(GIVEN ENTRIES)

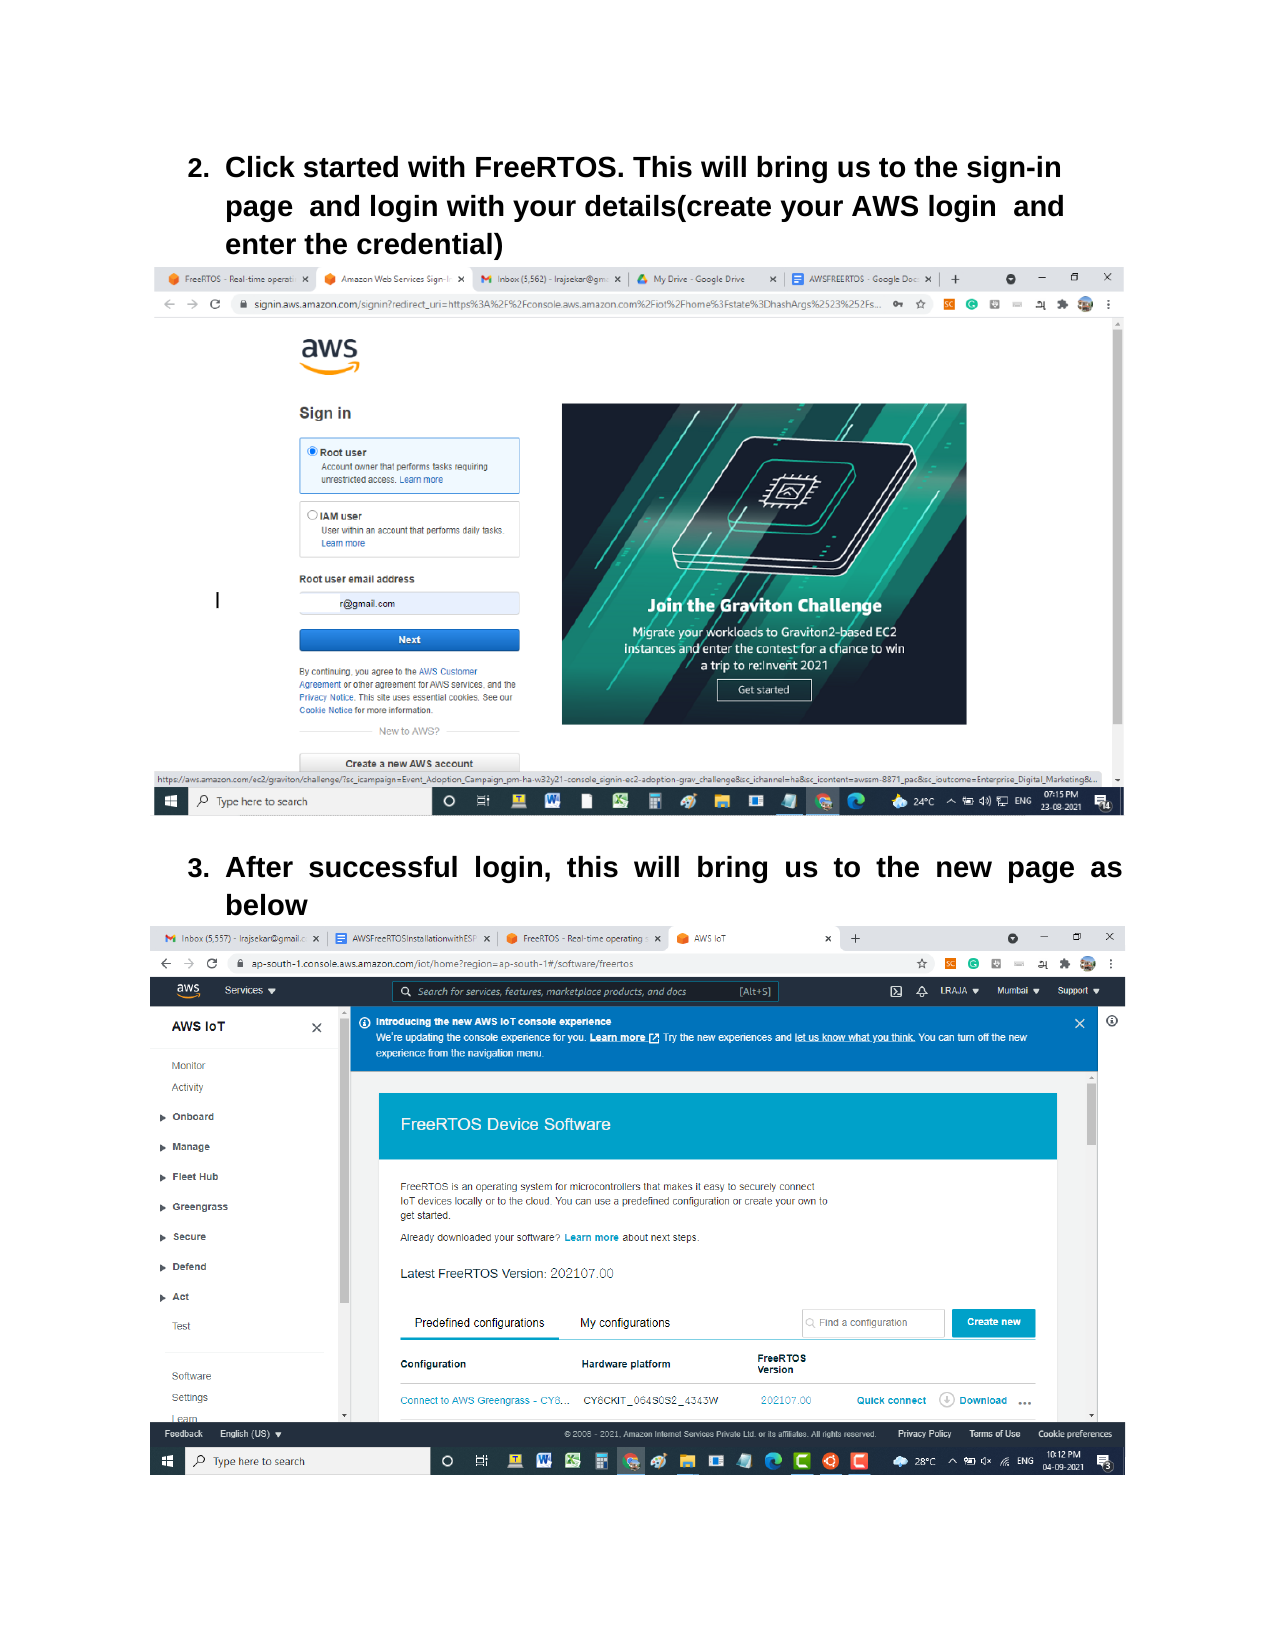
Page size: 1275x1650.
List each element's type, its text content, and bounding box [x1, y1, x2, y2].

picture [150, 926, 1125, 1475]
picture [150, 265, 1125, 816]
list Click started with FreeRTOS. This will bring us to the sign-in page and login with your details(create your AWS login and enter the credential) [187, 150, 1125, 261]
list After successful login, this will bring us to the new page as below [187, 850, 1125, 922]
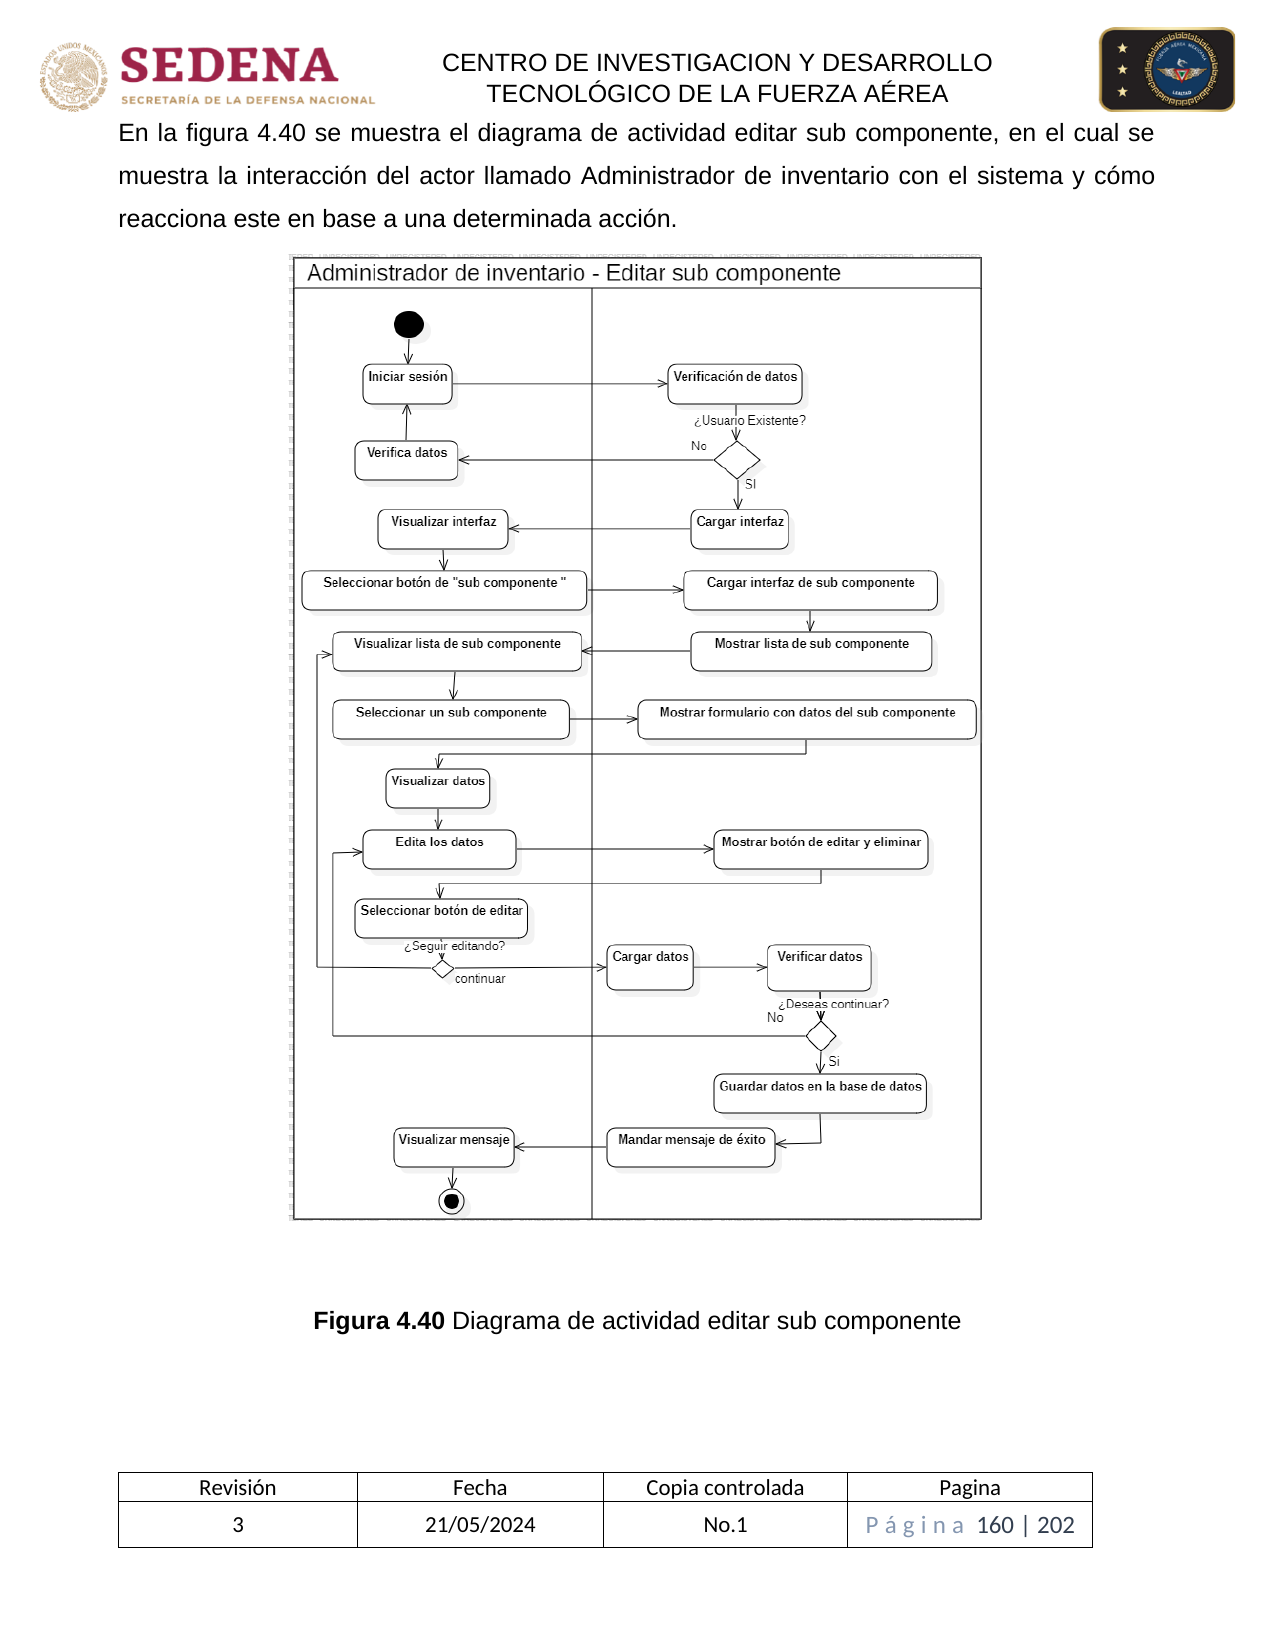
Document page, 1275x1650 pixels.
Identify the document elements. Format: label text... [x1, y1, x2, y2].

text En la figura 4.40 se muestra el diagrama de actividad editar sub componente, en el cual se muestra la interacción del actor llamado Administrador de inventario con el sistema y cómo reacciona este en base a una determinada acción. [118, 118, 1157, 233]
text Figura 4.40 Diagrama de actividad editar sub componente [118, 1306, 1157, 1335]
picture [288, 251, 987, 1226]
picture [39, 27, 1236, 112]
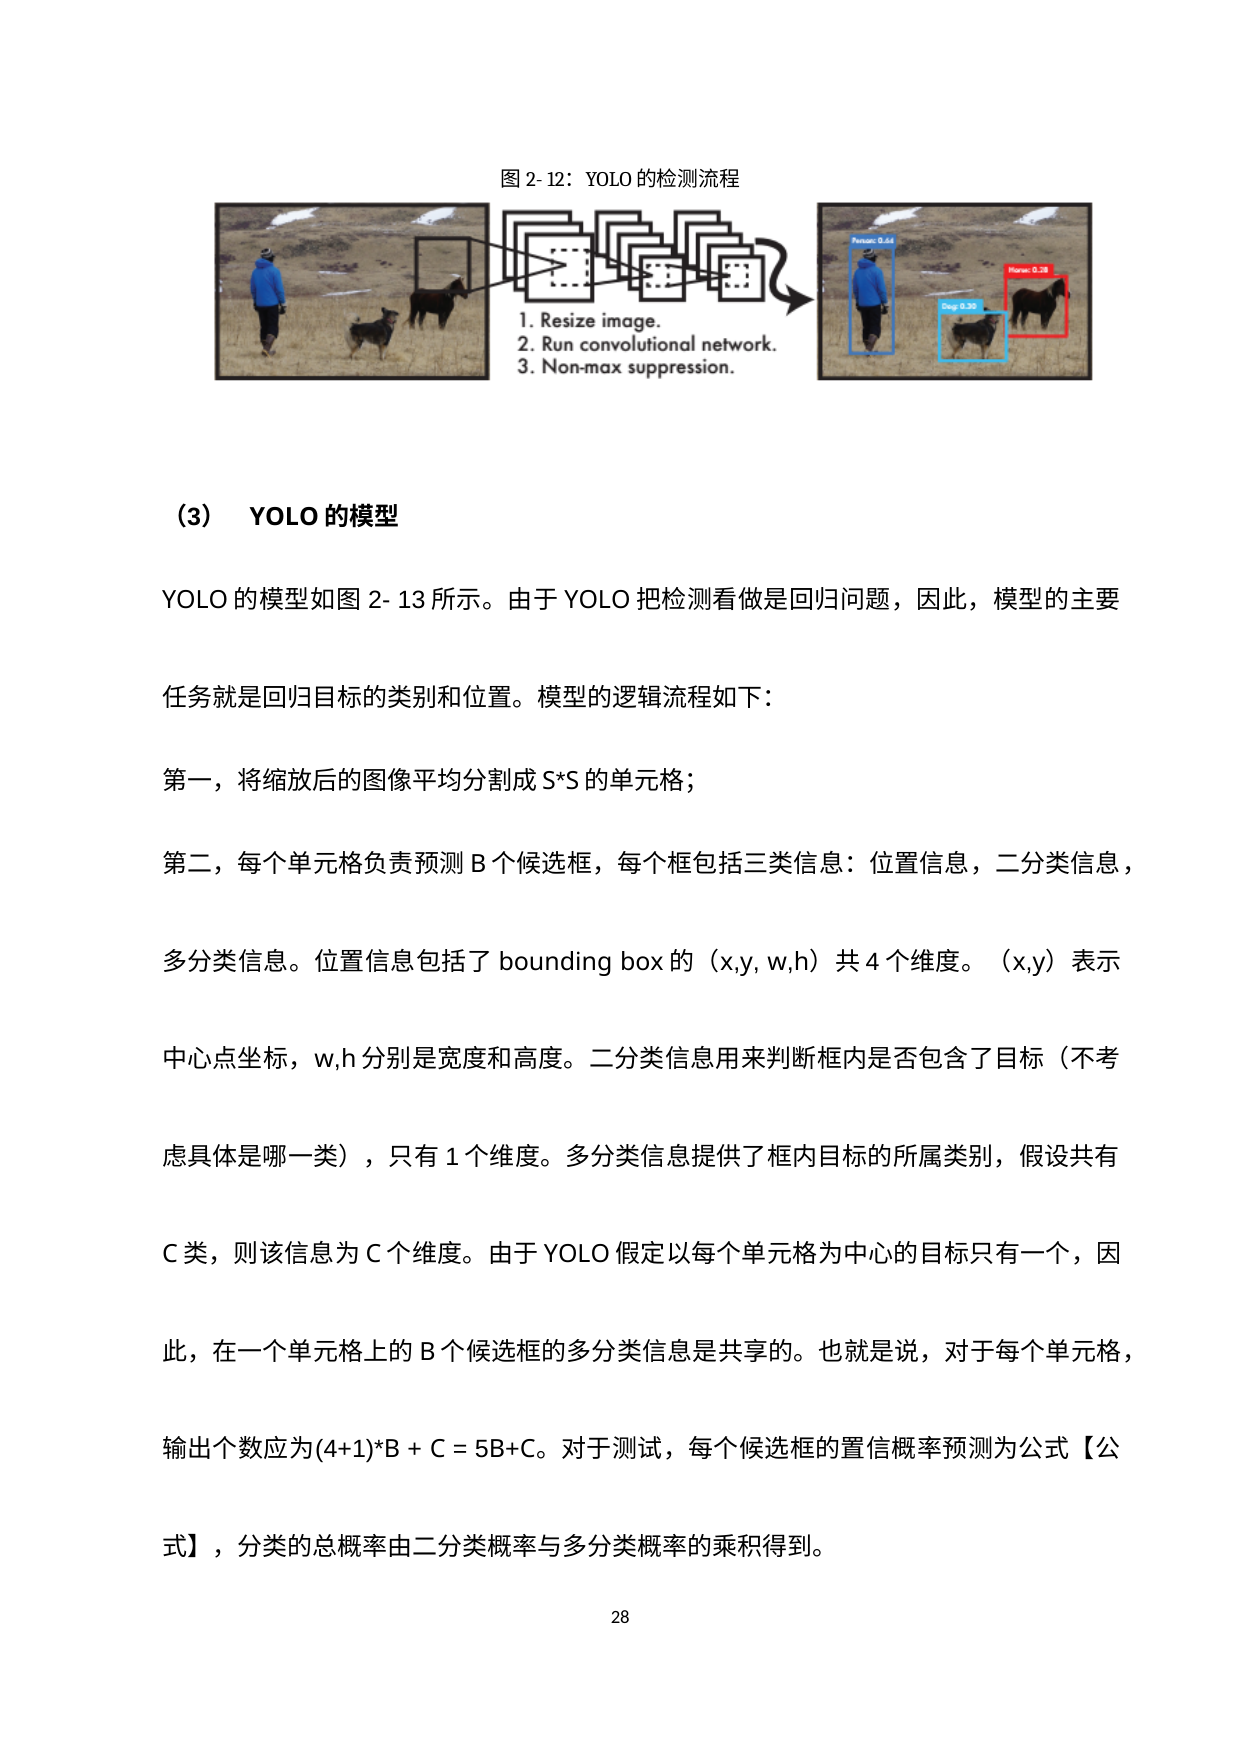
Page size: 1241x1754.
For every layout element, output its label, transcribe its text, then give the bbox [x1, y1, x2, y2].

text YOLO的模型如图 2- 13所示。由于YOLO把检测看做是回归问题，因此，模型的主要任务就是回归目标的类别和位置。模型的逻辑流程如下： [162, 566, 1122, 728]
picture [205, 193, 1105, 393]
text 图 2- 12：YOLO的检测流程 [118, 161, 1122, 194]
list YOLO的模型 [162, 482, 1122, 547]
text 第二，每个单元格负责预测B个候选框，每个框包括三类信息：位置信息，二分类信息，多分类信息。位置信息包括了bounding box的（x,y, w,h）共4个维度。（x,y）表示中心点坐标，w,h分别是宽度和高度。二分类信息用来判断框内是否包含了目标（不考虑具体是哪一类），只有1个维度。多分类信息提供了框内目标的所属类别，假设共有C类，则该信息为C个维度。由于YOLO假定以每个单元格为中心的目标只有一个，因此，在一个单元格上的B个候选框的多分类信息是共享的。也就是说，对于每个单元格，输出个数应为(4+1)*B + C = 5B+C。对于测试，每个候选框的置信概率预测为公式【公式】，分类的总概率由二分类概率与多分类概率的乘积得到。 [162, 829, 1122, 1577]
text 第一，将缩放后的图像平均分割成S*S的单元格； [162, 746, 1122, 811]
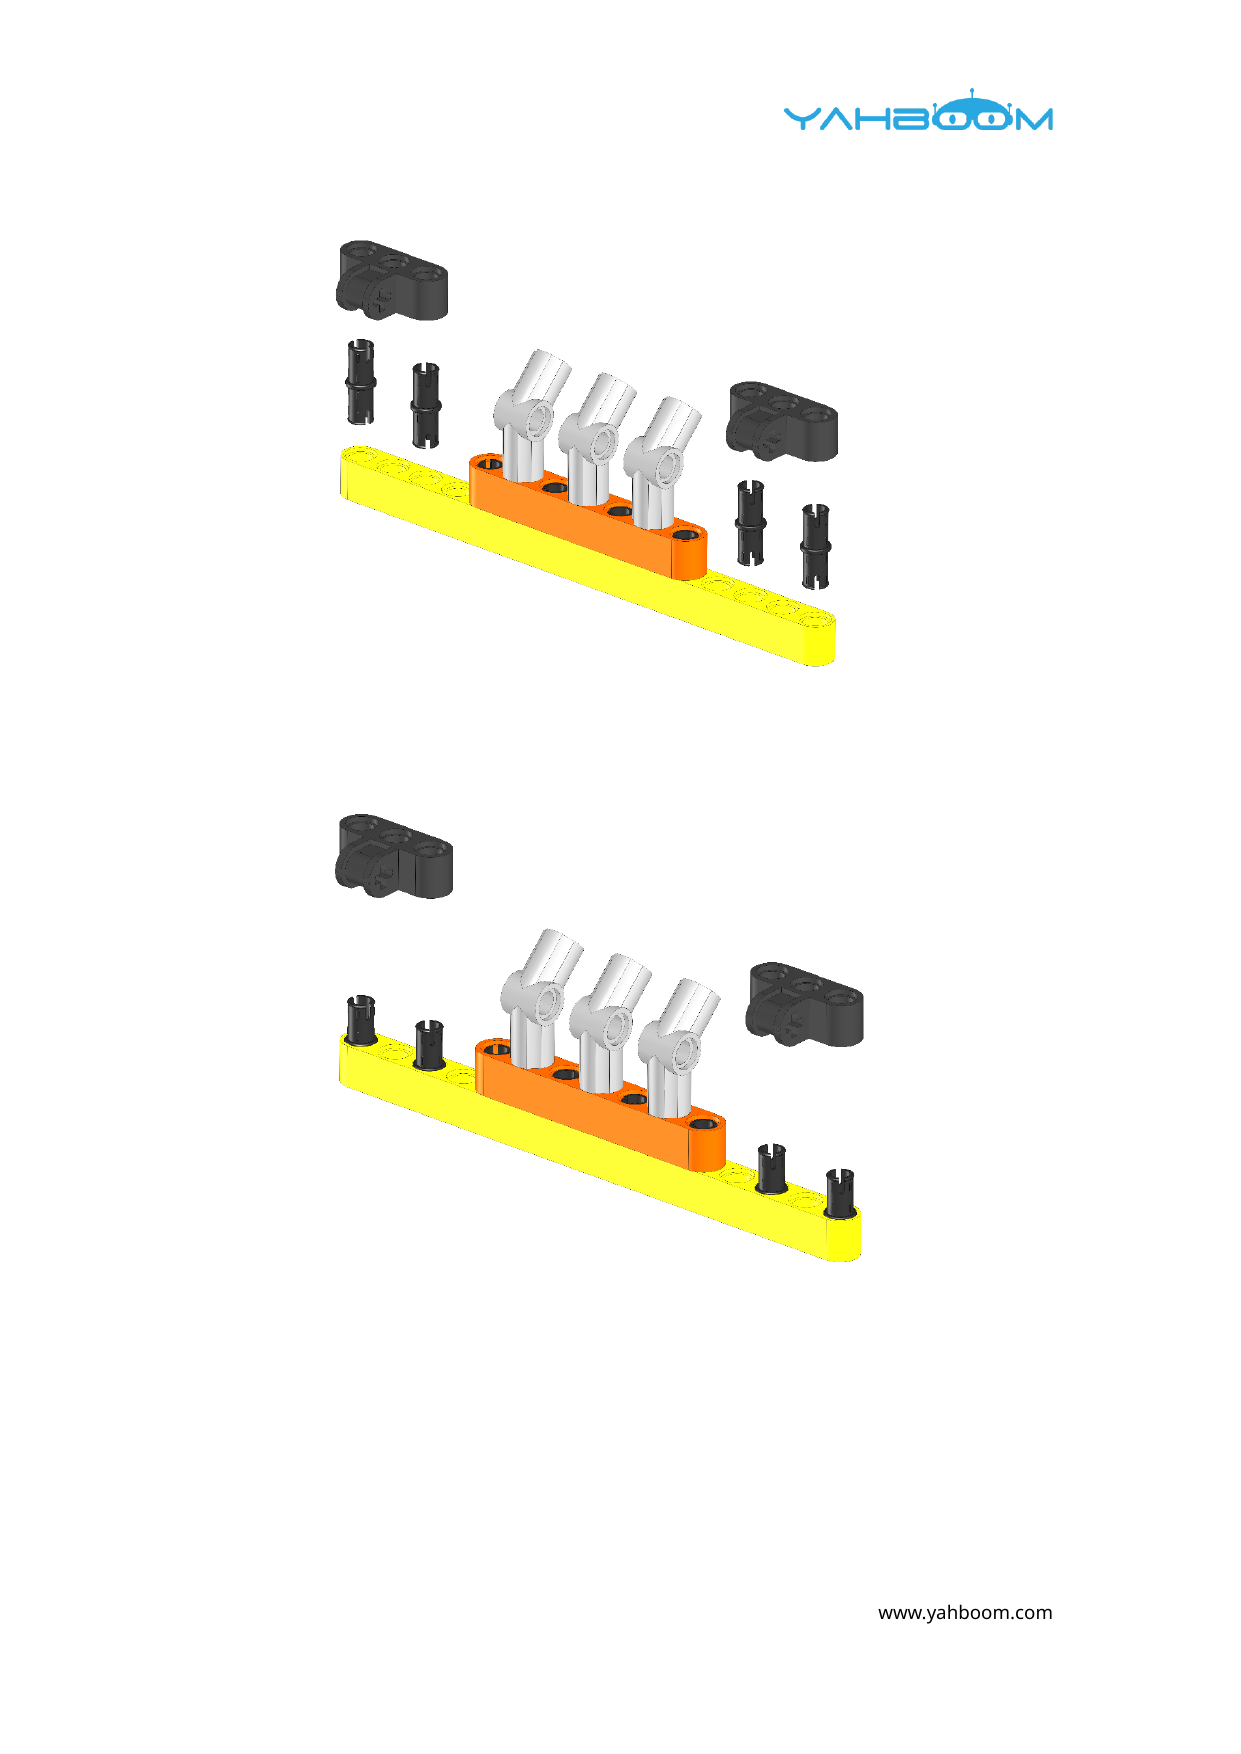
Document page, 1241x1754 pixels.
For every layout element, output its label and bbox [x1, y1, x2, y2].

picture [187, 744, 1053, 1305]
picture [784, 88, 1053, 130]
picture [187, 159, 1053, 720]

(End GIVEN ENTRIES)

▶ **EXERCISE DIRECTIONS**
The required answer is the line with "For every layout element, output its label and" plus every line after it to the end of the entries above, transcribed exactly.

▶ **RESPONSE AREA**
For every layout element, output its label and bbox [x1, y1, x2, y2].

picture [187, 744, 1053, 1305]
picture [784, 88, 1053, 130]
picture [187, 159, 1053, 720]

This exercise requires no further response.